*** Opening THE INPUT ***

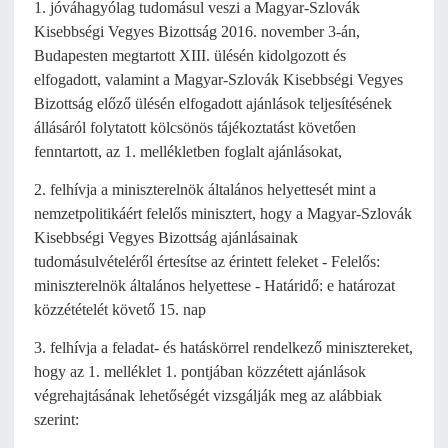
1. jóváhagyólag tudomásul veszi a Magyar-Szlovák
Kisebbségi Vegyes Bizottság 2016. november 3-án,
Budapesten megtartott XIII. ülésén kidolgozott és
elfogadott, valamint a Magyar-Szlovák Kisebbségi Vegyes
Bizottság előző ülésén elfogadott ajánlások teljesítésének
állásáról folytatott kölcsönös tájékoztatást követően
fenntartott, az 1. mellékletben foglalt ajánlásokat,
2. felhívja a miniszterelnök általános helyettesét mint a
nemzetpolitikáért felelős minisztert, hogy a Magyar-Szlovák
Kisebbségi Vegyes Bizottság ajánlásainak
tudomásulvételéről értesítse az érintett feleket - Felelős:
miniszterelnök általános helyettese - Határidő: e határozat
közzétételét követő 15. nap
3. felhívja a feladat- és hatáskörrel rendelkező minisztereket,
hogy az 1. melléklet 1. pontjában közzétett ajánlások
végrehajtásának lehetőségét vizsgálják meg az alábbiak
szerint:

*** Closing THE INPUT ***

> TASK ITEM: Retype all entries exactly; omit pictures.

> RESPONSE TO THIS TASK:
1. jóváhagyólag tudomásul veszi a Magyar-Szlovák
Kisebbségi Vegyes Bizottság 2016. november 3-án,
Budapesten megtartott XIII. ülésén kidolgozott és
elfogadott, valamint a Magyar-Szlovák Kisebbségi Vegyes
Bizottság előző ülésén elfogadott ajánlások teljesítésének
állásáról folytatott kölcsönös tájékoztatást követően
fenntartott, az 1. mellékletben foglalt ajánlásokat,
2. felhívja a miniszterelnök általános helyettesét mint a
nemzetpolitikáért felelős minisztert, hogy a Magyar-Szlovák
Kisebbségi Vegyes Bizottság ajánlásainak
tudomásulvételéről értesítse az érintett feleket - Felelős:
miniszterelnök általános helyettese - Határidő: e határozat
közzétételét követő 15. nap
3. felhívja a feladat- és hatáskörrel rendelkező minisztereket,
hogy az 1. melléklet 1. pontjában közzétett ajánlások
végrehajtásának lehetőségét vizsgálják meg az alábbiak
szerint:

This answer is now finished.